● **Exercise directions**
Arrange the text of each of the records below as a JSON list of strings, with one string per line and no blank lines. Leave the pictures out of your answer.
── Excerpted data ──
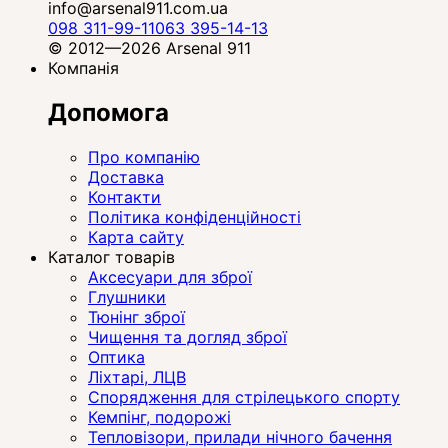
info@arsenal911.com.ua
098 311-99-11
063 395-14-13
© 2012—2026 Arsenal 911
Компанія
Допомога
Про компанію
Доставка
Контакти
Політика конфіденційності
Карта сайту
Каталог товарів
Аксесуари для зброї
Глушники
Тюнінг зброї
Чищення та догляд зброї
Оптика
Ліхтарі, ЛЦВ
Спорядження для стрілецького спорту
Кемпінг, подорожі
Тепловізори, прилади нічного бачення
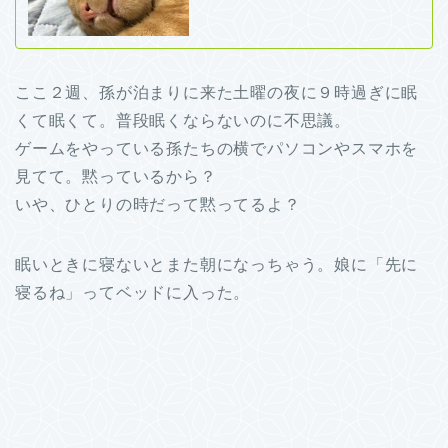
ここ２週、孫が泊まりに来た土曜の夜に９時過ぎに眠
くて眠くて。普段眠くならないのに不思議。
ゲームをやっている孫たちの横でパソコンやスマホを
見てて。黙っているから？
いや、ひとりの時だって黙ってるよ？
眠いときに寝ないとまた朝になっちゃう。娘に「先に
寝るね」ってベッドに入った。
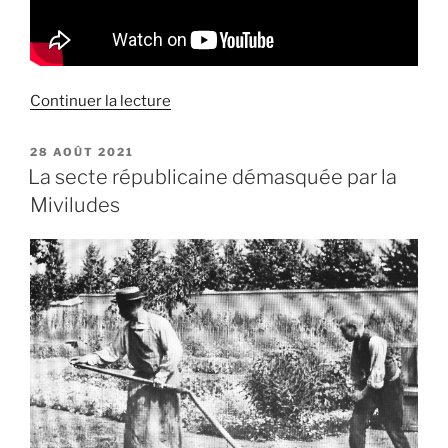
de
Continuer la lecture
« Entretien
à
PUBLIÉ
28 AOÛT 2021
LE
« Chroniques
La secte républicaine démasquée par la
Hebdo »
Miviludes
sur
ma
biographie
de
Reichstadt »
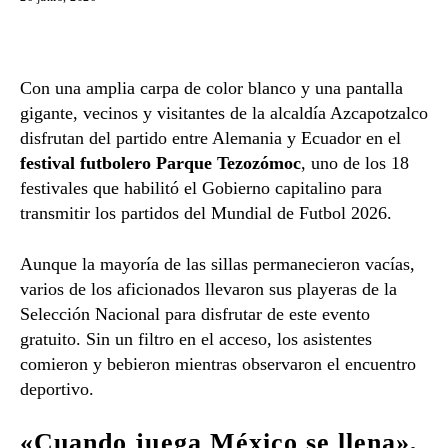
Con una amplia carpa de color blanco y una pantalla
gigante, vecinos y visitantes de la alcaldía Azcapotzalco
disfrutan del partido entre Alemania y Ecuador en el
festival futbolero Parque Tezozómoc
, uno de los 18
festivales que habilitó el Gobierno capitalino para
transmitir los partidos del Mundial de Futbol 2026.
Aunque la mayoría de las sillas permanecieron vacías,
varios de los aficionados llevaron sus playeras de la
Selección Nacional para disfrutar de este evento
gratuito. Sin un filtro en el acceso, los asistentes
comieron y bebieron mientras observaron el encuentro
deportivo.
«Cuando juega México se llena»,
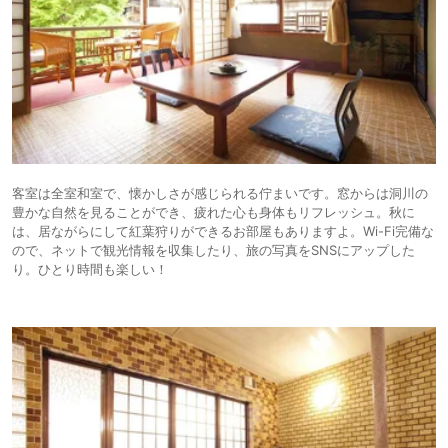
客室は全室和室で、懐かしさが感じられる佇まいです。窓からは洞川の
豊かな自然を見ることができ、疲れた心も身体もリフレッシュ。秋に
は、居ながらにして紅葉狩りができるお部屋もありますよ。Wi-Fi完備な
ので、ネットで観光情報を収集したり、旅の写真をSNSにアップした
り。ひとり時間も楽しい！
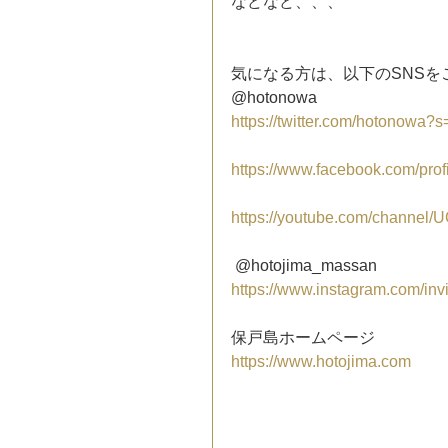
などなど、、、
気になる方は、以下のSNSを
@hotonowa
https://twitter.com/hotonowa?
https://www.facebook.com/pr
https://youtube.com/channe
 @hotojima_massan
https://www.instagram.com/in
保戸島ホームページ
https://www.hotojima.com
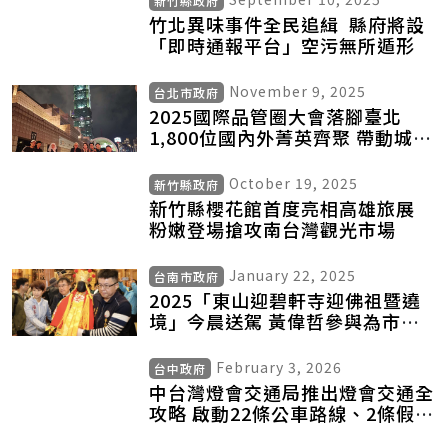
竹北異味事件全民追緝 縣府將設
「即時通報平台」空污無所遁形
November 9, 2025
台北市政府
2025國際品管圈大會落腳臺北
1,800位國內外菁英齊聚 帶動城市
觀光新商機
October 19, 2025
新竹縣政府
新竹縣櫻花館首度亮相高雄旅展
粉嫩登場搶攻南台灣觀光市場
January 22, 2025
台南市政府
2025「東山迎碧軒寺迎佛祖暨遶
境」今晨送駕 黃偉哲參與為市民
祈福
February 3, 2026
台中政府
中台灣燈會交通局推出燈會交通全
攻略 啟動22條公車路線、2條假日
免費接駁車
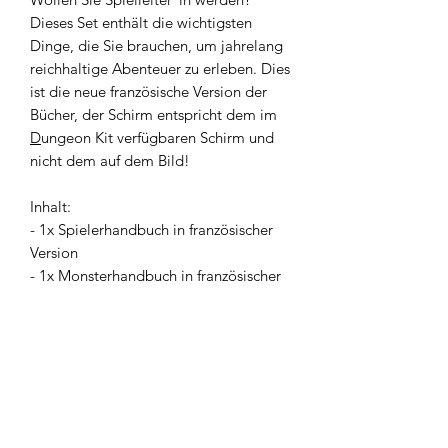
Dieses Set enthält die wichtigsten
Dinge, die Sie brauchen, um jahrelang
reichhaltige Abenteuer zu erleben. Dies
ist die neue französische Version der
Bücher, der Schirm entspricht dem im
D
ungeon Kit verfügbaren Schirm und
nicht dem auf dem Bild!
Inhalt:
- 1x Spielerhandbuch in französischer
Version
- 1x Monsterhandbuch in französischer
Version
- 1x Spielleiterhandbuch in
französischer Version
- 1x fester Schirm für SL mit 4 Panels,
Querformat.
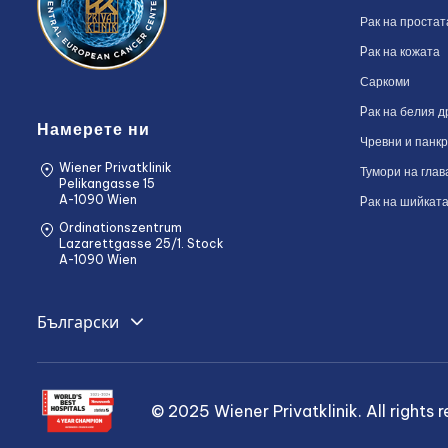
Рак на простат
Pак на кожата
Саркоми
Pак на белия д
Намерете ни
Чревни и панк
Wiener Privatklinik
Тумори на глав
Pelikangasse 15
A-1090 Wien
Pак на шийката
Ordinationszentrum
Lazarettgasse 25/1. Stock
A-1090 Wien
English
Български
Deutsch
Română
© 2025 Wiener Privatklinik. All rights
───
● **Exercise solution**
[
  "info@arsenal911.com.ua",
  "098 311-99-11",
  "063 395-14-13",
  "© 2012—2026 Arsenal 911",
  "Компанія",
  "Допомога",
  "Про компанію",
  "Доставка",
  "Контакти",
  "Політика конфіденційності",
  "Карта сайту",
  "Каталог товарів",
  "Аксесуари для зброї",
  "Глушники",
  "Тюнінг зброї",
  "Чищення та догляд зброї",
  "Оптика",
  "Ліхтарі, ЛЦВ",
  "Спорядження для стрілецького спорту",
  "Кемпінг, подорожі",
  "Тепловізори, прилади нічного бачення",
  "ここ２週、孫が泊まりに来た土曜の夜に９時過ぎに眠",
  "くて眠くて。普段眠くならないのに不思議。",
  "ゲームをやっている孫たちの横でパソコンやスマホを",
  "見てて。黙っているから？",
  "いや、ひとりの時だって黙ってるよ？",
  "眠いときに寝ないとまた朝になっちゃう。娘に「先に",
  "寝るね」ってベッドに入った。",
  "de",
  "Continuer la lecture",
  "« Entretien",
  "à",
  "PUBLIÉ",
  "28 AOÛT 2021",
  "LE",
  "« Chroniques",
  "La secte républicaine démasquée par la",
  "Hebdo »",
  "Miviludes",
  "sur",
  "ma",
  "biographie",
  "de",
  "Reichstadt »",
  "Con una amplia carpa de color blanco y una pantalla",
  "gigante, vecinos y visitantes de la alcaldía Azcapotzalco",
  "disfrutan del partido entre Alemania y Ecuador en el",
  "festival futbolero Parque Tezozómoc",
  ", uno de los 18",
  "festivales que habilitó el Gobierno capitalino para",
  "transmitir los partidos del Mundial de Futbol 2026.",
  "Aunque la mayoría de las sillas permanecieron vacías,",
  "varios de los aficionados llevaron sus playeras de la",
  "Selección Nacional para disfrutar de este evento",
  "gratuito. Sin un filtro en el acceso, los asistentes",
  "comieron y bebieron mientras observaron el encuentro",
  "deportivo.",
  "«Cuando juega México se llena»,",
  "客室は全室和室で、懐かしさが感じられる佇まいです。窓からは洞川の",
  "豊かな自然を見ることができ、疲れた心も身体もリフレッシュ。秋に",
  "は、居ながらにして紅葉狩りができるお部屋もありますよ。Wi-Fi完備な",
  "ので、ネットで観光情報を収集したり、旅の写真をSNSにアップした",
  "り。ひとり時間も楽しい！",
  "などなど、、、",
  "気になる方は、以下のSNSを",
  "@hotonowa",
  "https://twitter.com/hotonowa?",
  "https://www.facebook.com/pr",
  "https://youtube.com/channe",
  " @hotojima_massan",
  "https://www.instagram.com/in",
  "保戸島ホームページ",
  "https://www.hotojima.com",
  "竹北異味事件全民追緝 縣府將設",
  "「即時通報平台」空污無所遁形",
  "November 9, 2025",
  "台北市政府",
  "2025國際品管圈大會落腳臺北",
  "1,800位國內外菁英齊聚 帶動城市",
  "觀光新商機",
  "October 19, 2025",
  "新竹縣政府",
  "新竹縣櫻花館首度亮相高雄旅展",
  "粉嫩登場搶攻南台灣觀光市場",
  "January 22, 2025",
  "台南市政府",
  "2025「東山迎碧軒寺迎佛祖暨遶",
  "境」今晨送駕 黃偉哲參與為市民",
  "祈福",
  "February 3, 2026",
  "台中政府",
  "中台灣燈會交通局推出燈會交通全",
  "攻略 啟動22條公車路線、2條假日",
  "免費接駁車",
  "Dieses Set enthält die wichtigsten",
  "Dinge, die Sie brauchen, um jahrelang",
  "reichhaltige Abenteuer zu erleben. Dies",
  "ist die neue französische Version der",
  "Bücher, der Schirm entspricht dem im",
  "D",
  "ungeon Kit verfügbaren Schirm und",
  "nicht dem auf dem Bild!",
  "Inhalt:",
  "- 1x Spielerhandbuch in französischer",
  "Version",
  "- 1x Monsterhandbuch in französischer",
  "Version",
  "- 1x Spielleiterhandbuch in",
  "französischer Version",
  "- 1x fester Schirm für SL mit 4 Panels,",
  "Querformat.",
  "Рак на простат",
  "Pак на кожата",
  "Саркоми",
  "Pак на белия д",
  "Намерете ни",
  "Чревни и панк",
  "Wiener Privatklinik",
  "Тумори на глав",
  "Pelikangasse 15",
  "A-1090 Wien",
  "Pак на шийката",
  "Ordinationszentrum",
  "Lazarettgasse 25/1. Stock",
  "A-1090 Wien",
  "English",
  "Български",
  "Deutsch",
  "Română",
  "© 2025 Wiener Privatklinik. All rights"
]